Por muitos anos foi caracterizado como um sonho impossível - como diria Quixote -, um espetáculo fora da realidade do núcleo brasileiro de Teatro Musical, praticamente mistificado devido a sua amplitude, história e peso cênico. Um sucesso unânime entre os jovens, tanto amantes quanto atores aspirantes ou profissionais, que gastaram os hits eternizados do musical, estes como Defying Gravity” e “The Wizard and I”, a ponto de os tornarem proscritos e indesejados nas salas de audição pela banca técnica, embora enaltecidos e apontados como meta pela complexidade vocal necessária. No entanto, as músicas provam-se poderosas e amadas o suficiente para permanecerem frescas no palco, como que nunca ouvidas, independentemente de quanto tempo o show esteja em cartaz, exemplificando o motivo da palavra “icônico”.


A irrepreensível e premiada cenografia de Eugene Lee, que é um dos destaques mais marcantes do espetáculo pelo detalhamento e ambientação genial, mágica, através do imenso relógio no qual é rodada a história, surpreende pela precisão de como fora costurada no palco do Teatro Renault, que se desestrutura de forma há muito não vista, livrando-se de seu aspecto quadrado, por falta de palavra melhor. Embora tenham sido feitas mínimas adaptações cênicas, como na famosa cena de No Good Deed em que Elphaba emerge do palco num elevador, em nada nota-se a diferença ou deixe algo a desejar, preservando o brilho e primor original. Com remate pontual, a reprodução do cenário conduz o espectador cansado de revirar o YouTube em busca de vídeos sobre o musical até a poltrona melhor localizada da Broadway.


Contudo, não há nada que impressione mais do que o laço de amizade e lição moral das personagens protagonistas Elphaba, a Bruxa Má do Oeste, e Glinda, a Bruxa Boa, encenadas por Myra Ruiz e Fabi Bang, respectivamente.


Myra define toda sua carreira ao pisar no palco na pele verde de Elphaba e se destaca por mostrar ao público uma atuação sólida e tridimensional de uma forma que nunca fizera antes em outro papel, expondo-se para leitura como artista e explorando a profundidade da personagem.
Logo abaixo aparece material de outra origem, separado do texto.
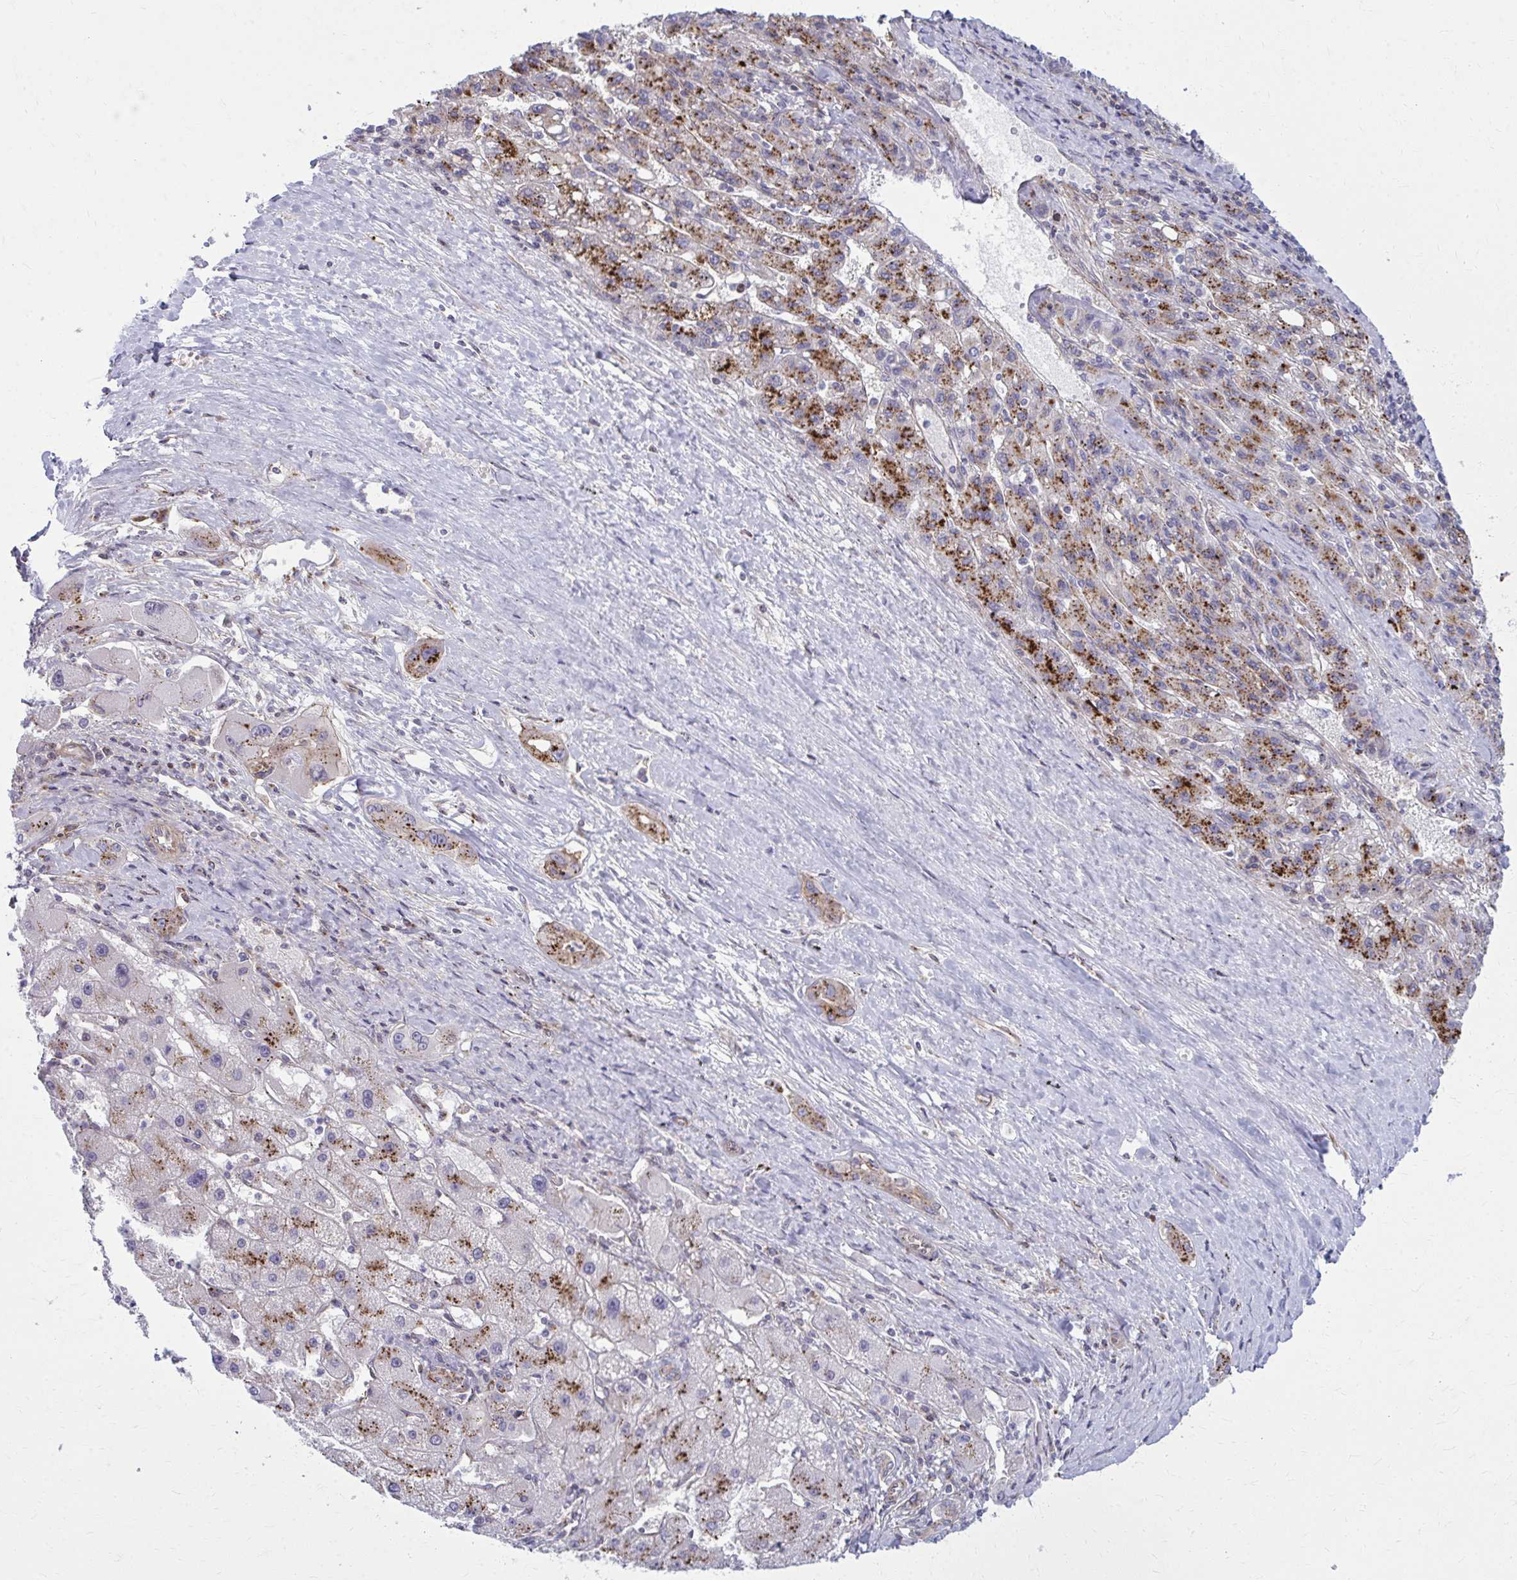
{"staining": {"intensity": "strong", "quantity": ">75%", "location": "cytoplasmic/membranous"}, "tissue": "liver cancer", "cell_type": "Tumor cells", "image_type": "cancer", "snomed": [{"axis": "morphology", "description": "Carcinoma, Hepatocellular, NOS"}, {"axis": "topography", "description": "Liver"}], "caption": "An immunohistochemistry (IHC) image of neoplastic tissue is shown. Protein staining in brown shows strong cytoplasmic/membranous positivity in liver cancer within tumor cells. The staining is performed using DAB brown chromogen to label protein expression. The nuclei are counter-stained blue using hematoxylin.", "gene": "LRRC4B", "patient": {"sex": "female", "age": 82}}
É muito dito que os olhos são o canal da alma, e é no olhar emocionante que a personagem machucada cruza com a atriz que realiza um sonho, doando uma performance à altura entre as desafiadoras e notórias notas da partitura.





Fabi desempenha indiscutivelmente bem o papel de fornecer todo o teor cômico que a personagem exige, entretendo e fazendo os espectadores dobrarem-se de rir com suas falas e descontrole, sendo por diversas vezes ovacionada em cena aberta como em seu clássico número solo Popular, o ponto alto de humor no espetáculo. Fabi faz diferente e manifesta as camadas volúveis onde se encontra os pontos fracos e doídos de Glinda por meio de sua irreverência cômica que nunca termina, preferindo permanecer com a máscara do desejo alheio imposta a desmanchar-se sobre os sentimentos. Bang trabalhou tão duramente o seu lado hilário que não poderia ter explorado de outra forma este recanto intrínseco da essência da personagem. Essa ambivalência entre as protagonistas vaza para suas vozes destacada pelos belts marcados e potentes de Myra e o legit controlado, puro, cravado e de ressonância redonda de Fabi.


Num respeito mútuo e fruto de uma direção equilibrada e científica, uma dá espaço para a outra em cena e dividem o mesmo holofote quando estão juntas, sem ofuscações e exageros; afastando-se totalmente dos primeiros problemas de direção encontrados na época em que o show original estava em fase de tryout em São Francisco e deste medo que segue cada montagem do espetáculo pelo mundo.


As protagonistas, por sua vez, são recebidas por um exímio elenco que se desdobra em atuações enriquecedoras e que honra o gênero musical ao levar aos gritos e assovios toda a plateia impressionada com a sua qualidade e material vocal.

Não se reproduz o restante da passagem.